- **Tarefa obrigatória 1**
Reproduza fielmente a listagem desde a sua primeira linha até a linha que contém "catalogue / barcode: US 321937", incluídas ambas as extremidades.

Entrar com uma ação contra a elegibilidade do eleitor antes da eleição não lhe dá uma chance maior de sucesso depois, disse Morales-Doyle, do Centro Brennan. Ainda assim, o litígio permite um falso reconhecimento às denúncias de fraude. “Acho que depois da eleição vocês verão aqueles contrariados com o resultado apontarem para ‘nós temos dito nos últimos oito meses que eles tinham listas inchadas e pessoas mortas nas listas. Não cidadãos nas listas, e os tribunais nada fizeram a respeito’.”

Após os processos serem abertos, Trump poderia tentar impedir a certificação do resultado em nível local. ­Depois de um longo processo eleitoral pouco seguido, a certificação ocorre em nível municipal e estadual para oficializar os totais de votos após todas as cédulas terem sido contadas. Os conselhos locais, geralmente compostos de gente leal ao partido ou funcionários públicos pouco conhecidos, são responsáveis por realizar essa tarefa, e geralmente não têm poder para não certificar.

- **Tarefa obrigatória 2**
Prossiga o texto sobre as ações judiciais eleitorais e a certificação dos resultados a partir do ponto em que ele termina.

- **Conteúdo dos dados**
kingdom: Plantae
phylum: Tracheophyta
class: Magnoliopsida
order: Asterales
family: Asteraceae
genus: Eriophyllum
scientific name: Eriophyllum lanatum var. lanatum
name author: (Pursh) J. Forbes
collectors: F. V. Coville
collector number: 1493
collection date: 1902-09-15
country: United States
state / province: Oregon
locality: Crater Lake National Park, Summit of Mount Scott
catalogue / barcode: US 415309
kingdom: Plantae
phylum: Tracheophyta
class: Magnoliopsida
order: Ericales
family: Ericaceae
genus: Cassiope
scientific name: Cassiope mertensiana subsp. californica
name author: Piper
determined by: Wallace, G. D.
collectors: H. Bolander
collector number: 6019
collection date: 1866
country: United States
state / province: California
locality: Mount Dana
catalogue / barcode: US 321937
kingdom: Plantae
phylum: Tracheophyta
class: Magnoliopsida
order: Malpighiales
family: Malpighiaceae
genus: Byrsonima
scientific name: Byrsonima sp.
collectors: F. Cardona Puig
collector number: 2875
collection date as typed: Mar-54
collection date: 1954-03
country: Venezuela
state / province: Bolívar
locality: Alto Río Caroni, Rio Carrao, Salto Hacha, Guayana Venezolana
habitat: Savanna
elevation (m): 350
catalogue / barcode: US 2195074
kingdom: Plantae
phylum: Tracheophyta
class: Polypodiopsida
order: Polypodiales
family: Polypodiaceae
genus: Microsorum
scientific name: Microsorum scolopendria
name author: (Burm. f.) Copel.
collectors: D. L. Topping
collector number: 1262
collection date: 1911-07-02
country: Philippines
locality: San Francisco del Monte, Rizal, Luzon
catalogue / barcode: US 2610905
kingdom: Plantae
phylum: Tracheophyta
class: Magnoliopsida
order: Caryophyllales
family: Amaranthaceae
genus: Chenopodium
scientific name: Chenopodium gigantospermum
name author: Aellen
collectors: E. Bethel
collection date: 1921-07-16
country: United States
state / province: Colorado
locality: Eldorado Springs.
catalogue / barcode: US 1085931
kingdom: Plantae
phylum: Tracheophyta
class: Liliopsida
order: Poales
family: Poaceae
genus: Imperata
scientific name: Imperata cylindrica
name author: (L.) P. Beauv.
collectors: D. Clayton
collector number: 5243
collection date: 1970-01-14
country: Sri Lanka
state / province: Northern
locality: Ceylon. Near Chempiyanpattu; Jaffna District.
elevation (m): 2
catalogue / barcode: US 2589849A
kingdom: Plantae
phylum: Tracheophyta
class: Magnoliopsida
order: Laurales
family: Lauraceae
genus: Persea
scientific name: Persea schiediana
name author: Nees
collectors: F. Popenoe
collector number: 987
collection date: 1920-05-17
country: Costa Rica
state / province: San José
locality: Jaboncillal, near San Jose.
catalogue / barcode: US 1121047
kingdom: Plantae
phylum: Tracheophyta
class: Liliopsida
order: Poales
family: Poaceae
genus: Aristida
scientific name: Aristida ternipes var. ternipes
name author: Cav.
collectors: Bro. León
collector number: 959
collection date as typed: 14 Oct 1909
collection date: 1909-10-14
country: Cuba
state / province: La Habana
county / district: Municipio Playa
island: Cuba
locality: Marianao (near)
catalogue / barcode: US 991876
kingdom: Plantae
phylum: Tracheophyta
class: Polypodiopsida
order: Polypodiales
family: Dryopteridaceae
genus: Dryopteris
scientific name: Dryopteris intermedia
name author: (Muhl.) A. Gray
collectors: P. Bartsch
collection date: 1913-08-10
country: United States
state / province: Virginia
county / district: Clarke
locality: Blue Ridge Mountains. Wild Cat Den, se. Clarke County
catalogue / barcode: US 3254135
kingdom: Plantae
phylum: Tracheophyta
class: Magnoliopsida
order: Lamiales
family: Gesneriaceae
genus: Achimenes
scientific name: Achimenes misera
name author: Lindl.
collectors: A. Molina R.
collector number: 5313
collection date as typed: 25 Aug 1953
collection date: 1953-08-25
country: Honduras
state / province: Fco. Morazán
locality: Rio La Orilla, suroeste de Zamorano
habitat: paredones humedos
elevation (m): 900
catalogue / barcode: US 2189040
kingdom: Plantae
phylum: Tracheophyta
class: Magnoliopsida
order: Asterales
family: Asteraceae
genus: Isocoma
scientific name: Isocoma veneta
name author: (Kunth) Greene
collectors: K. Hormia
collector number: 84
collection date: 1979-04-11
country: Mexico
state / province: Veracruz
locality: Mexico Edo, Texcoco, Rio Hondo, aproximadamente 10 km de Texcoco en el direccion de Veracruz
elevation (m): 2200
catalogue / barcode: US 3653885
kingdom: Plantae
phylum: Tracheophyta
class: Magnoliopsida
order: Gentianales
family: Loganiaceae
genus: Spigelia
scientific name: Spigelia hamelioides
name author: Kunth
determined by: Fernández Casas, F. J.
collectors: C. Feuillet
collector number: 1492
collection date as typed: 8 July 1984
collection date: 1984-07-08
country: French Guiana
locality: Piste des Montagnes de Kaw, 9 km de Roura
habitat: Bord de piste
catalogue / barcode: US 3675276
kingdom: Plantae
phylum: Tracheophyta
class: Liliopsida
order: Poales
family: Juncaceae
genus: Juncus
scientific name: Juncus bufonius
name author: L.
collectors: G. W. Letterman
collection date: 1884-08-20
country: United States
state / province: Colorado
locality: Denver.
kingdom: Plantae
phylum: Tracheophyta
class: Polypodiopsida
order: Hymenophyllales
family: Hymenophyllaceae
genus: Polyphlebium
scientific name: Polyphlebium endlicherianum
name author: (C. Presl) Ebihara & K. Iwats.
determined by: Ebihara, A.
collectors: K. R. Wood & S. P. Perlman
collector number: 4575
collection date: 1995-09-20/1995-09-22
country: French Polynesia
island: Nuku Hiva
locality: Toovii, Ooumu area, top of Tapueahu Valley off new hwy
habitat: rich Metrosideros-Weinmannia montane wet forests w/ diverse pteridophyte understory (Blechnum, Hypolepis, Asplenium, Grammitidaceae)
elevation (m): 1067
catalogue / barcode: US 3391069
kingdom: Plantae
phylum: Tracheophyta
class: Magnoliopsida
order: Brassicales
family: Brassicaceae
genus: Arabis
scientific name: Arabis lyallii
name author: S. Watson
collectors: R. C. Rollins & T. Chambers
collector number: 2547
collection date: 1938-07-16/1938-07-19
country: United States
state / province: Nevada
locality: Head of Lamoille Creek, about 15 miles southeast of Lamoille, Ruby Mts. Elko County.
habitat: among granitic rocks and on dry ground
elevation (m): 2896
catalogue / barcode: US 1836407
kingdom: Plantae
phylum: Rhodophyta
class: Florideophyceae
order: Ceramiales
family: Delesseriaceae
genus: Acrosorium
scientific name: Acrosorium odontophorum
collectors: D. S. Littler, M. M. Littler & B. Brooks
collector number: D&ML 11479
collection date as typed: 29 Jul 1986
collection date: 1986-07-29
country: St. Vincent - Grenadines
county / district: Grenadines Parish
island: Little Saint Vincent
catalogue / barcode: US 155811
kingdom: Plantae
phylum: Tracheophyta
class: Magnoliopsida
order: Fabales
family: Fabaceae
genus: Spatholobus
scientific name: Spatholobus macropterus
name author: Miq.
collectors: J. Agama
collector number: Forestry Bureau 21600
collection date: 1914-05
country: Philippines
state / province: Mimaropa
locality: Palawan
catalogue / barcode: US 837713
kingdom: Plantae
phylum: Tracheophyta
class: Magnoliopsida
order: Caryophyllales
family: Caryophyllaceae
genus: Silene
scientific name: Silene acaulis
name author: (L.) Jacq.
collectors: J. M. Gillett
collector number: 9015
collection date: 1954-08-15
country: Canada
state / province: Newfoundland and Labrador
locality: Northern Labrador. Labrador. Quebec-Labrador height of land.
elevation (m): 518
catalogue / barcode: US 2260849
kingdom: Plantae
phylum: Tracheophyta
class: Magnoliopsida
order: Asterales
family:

- **Resposta do exercício 1**
kingdom: Plantae
phylum: Tracheophyta
class: Magnoliopsida
order: Asterales
family: Asteraceae
genus: Eriophyllum
scientific name: Eriophyllum lanatum var. lanatum
name author: (Pursh) J. Forbes
collectors: F. V. Coville
collector number: 1493
collection date: 1902-09-15
country: United States
state / province: Oregon
locality: Crater Lake National Park, Summit of Mount Scott
catalogue / barcode: US 415309
kingdom: Plantae
phylum: Tracheophyta
class: Magnoliopsida
order: Ericales
family: Ericaceae
genus: Cassiope
scientific name: Cassiope mertensiana subsp. californica
name author: Piper
determined by: Wallace, G. D.
collectors: H. Bolander
collector number: 6019
collection date: 1866
country: United States
state / province: California
locality: Mount Dana
catalogue / barcode: US 321937

- **Resposta do exercício 2**
Desde 2020, entretanto, os republicanos aliados a Trump abraçaram a ideia de que as autoridades podem recusar-se a certificar o voto, o que especialistas em eleições dizem ser ilegal. Em todo o país, autoridades de conselhos eleitorais locais se recusaram a certificar eleições primárias e outras, com base em vagas preocupações sobre fraudes. Nenhuma dessas tentativas teve êxito, e todos os conselhos foram forçados a certificar os resultados no fim das contas.

A Geórgia, um dos sete estados decisivos na disputa presidencial, está no centro dessa pressão. Os comissários republicanos no condado de Fulton, onde se situa Atlanta, recusaram-se a certificar as eleições duas vezes neste ano. O grupo alinhado a Trump no Conselho Eleitoral Estadual também aprovou regras de última hora que poderiam ter aberto o caminho para as autoridades eleitorais locais não certificarem o voto em novembro. Um juiz bloqueou as regras e disse que a certificação no estado é obrigatória.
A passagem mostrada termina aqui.